In the current study, we identified 12 circRNAs (hsa_circ_0000205, hsa_circ_0074371, hsa_circ_0001910, hsa_circ_0029410, hsa_circ_0012152, hsa_circ_0029407, hsa_circ_0000994, hsa_circ_0000660, hsa_circ_0001394, hsa_circ_0007609, hsa_circ_0008934, hsa_circ_0071375) involved in the ceRNA network. Three of these twelve circRNAs were reported associated with pathogenesis of tumor. Hsa_circ_0001910 was found significantly down regulated in breast cancer, and the expression of hsa_circ_0001910 was associated with breast cancer progression. Hsa_circ_0001910 acting as the miRNA sponge to regulate breast cancer growth and metastasis through hsa_circ_0001910 − miR-26b-3p/miR-660-3p − Ras signaling pathway axis [38, 39]. Another circRNA, hsa_circ_0000994, was found significantly downregulated in bladder cancer, and could suppress migration and invasion of bladder cancer cell via targeting miR-130b/miR-494 to enhance PTEN expression [40]. And hsa_circ_0008934 was found promoted the proliferation and migration of osteosarcoma cells through hsa_circ_0008934 − miR-145-5p − E2F3 axis [41]. None of the other 9 circRNAs were reported involved in the progression of cancer. Whether these circRNAs play a crucial role in the pathogenesis of cancer, especially AML, still remains unknown.

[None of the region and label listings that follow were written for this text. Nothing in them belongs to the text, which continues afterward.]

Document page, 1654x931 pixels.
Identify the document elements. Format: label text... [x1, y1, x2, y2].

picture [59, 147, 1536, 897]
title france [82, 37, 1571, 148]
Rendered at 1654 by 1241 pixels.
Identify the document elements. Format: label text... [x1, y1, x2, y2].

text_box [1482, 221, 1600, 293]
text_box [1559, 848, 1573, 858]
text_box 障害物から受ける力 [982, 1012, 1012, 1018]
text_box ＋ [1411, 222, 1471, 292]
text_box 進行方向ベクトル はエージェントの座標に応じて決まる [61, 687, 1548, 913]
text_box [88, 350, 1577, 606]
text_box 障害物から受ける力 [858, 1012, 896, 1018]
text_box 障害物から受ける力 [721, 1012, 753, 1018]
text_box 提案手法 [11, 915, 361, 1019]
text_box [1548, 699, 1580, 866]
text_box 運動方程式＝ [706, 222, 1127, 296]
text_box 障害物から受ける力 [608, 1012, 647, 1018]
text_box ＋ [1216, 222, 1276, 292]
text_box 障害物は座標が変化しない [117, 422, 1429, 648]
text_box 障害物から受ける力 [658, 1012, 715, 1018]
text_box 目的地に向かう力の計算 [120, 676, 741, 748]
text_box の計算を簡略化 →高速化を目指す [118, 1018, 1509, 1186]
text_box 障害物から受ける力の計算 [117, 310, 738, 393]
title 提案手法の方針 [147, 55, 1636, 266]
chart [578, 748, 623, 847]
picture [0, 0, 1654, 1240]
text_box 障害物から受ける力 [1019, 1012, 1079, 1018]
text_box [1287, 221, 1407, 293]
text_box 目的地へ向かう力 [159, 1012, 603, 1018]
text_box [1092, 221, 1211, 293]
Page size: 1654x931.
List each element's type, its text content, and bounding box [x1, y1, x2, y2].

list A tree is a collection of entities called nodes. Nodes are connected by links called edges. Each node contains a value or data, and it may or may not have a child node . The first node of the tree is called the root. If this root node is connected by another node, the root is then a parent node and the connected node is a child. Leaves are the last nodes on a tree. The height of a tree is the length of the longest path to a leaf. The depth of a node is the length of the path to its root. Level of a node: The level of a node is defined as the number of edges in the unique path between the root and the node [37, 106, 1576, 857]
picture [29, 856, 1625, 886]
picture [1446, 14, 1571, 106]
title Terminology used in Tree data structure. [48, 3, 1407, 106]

A total of 12 circRNAs, 24 miRNAs and 112 mRNAs were identified in the ceRNA network in this study, while some of them have been reported as biomarkers or therapeutics targets. To further identify and validate the key circRNAs, a circRNA-miRNA-hub gene subnetwork, including 4 circRNAs (hsa_circ_0074371, hsa_circ_0029407, hsa_circ_0001394 and hsa_circ_0000994), 5 miRNAs (miR-145-5p, miR-19b-3p, miR-370-3p, miR-27b-3p and miR-495-3p) and 6 hub genes (CD28, FCGR3A, HGF, LDLR, PTPRJ and SIRPA), was constructed. All of the hub genes identified in the subnetwork were previously reported correlated with tumorigenesis of leukemia. CD28, binding with co-stimulatory molecules in antigen presenting cells (APCs), could be a potential immunotherapy target for AML [42, 43]. FCGR3A, as part of the receptor of IgG, could mediate antibody dependent cell-mediated cytotoxicity by binding CD96 to against the AML stem cell [44]. As one of the growth factors secreted by bone marrow stromal cell, HGF promotes proliferation and migration of AML cell through PI3K-AKT and MAPK/ERK signaling pathway [45, 46]. The expression of LDLR in AML patients is higher than healthy controls, and higher HGF expression is associated with lower overall as well as event-free survival and higher cumulative incidence of relapse, suggesting the prognostic value of LDLR [47]. PTPRJ, a type of protein-tyrosine phosphatases, attenuates AML cell transformation through negatively regulating FLT3 expression and could be a candidate target for therapy [48, 49]. SIRPA, the CD47 receptor primarily expressed in macrophage, has been demonstrated the therapeutic target for macrophage-mediate elimination of AML in both vitro and vivo [50,51,52]. In a word, previous studies confirmed the ceRNA we constructed participate in the pathogenesis of AML and could be the effective diagnostic and therapeutic targets. As our results were mainly gained from bioinformatics model, further studies are crucial to explore the exact role of these circRNAs in the tumorigenesis of AML in depth.

Conclusions

This work investigated the differentially expressed circRNAs, miRNAs, and mRNAs in AML and constructed a circRNA-miRNA-mRNA network. The circRNA-miRNA-hub gene subnetwork revealed four key circRNAs which would participate in the pathogenesis of AML, suggesting novel potential prognostic, diagnostic and therapeutic strategy for AML.